The decision comes in response to an individual complaint made against the weekly sports publication El Heraldo, a subsidiary of 6° Poder, requesting that the government prohibit the “publication of any example, be it digital or printed, including private subscriptions, of images with sexual content … whether it be by way of a photograph, other image, advertisements or links that could be accessed by children and young people.”
Though the measure was initially taken against only El Heraldo, it soon extended to all printed media in the country as well as their digital counterparts.
The decree specifically mentions “pornographic” content, yet includes many mainstream magazines so as to avoid “images of nude or partially nude women in compromising and suggestive poses that stimulate sexual arousal for commercial ends.”
The court claimed that when such images go public, the publishers aren’t aware of their responsibilities as “media outlets in society to transmit appropriate content” seen by both adults and children.
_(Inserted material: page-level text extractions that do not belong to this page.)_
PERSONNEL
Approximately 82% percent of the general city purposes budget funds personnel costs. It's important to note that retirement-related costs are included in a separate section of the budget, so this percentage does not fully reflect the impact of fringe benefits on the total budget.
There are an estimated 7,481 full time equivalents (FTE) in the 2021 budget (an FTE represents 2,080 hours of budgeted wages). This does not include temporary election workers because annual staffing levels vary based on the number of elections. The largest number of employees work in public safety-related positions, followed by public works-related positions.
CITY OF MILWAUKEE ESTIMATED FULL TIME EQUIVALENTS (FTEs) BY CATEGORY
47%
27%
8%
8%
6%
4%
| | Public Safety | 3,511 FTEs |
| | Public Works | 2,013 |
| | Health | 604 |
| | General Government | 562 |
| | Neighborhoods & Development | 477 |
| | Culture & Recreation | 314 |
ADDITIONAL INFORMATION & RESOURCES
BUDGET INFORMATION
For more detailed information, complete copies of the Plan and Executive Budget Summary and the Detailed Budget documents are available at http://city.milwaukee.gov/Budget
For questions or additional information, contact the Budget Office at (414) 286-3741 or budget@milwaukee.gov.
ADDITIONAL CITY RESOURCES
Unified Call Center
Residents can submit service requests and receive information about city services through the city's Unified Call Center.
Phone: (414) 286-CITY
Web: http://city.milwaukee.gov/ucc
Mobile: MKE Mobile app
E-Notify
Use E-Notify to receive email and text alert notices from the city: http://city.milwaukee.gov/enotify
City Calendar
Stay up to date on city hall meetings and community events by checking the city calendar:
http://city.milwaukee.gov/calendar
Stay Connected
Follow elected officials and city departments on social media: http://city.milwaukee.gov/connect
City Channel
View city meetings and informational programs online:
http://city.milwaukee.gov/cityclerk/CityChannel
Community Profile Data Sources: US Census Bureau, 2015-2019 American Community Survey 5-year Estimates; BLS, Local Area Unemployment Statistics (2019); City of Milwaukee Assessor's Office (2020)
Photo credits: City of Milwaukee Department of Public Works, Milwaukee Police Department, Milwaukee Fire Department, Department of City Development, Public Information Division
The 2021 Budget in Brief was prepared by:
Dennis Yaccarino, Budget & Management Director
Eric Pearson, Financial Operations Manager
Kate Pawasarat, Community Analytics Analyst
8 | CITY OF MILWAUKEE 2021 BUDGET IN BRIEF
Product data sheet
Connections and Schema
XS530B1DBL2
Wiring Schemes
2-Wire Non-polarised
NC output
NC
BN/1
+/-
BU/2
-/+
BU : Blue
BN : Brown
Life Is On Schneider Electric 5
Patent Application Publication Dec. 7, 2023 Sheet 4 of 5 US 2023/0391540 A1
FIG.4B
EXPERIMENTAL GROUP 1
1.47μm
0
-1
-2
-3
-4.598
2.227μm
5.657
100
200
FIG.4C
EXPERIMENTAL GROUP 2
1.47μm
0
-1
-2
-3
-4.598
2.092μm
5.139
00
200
This ruling directly affects the country’s primary publications Meridiano and Líder, both focusing on sports news, of which make use of images of women in bathing suits on their covers.
“These types of sexual images don’t come with a warning, which could bring about negative consequences with respect to people’s baser instincts, and thereby put at risk the constitutional rights of the most vulnerable, namely children and young people,” the court’s ruling continues.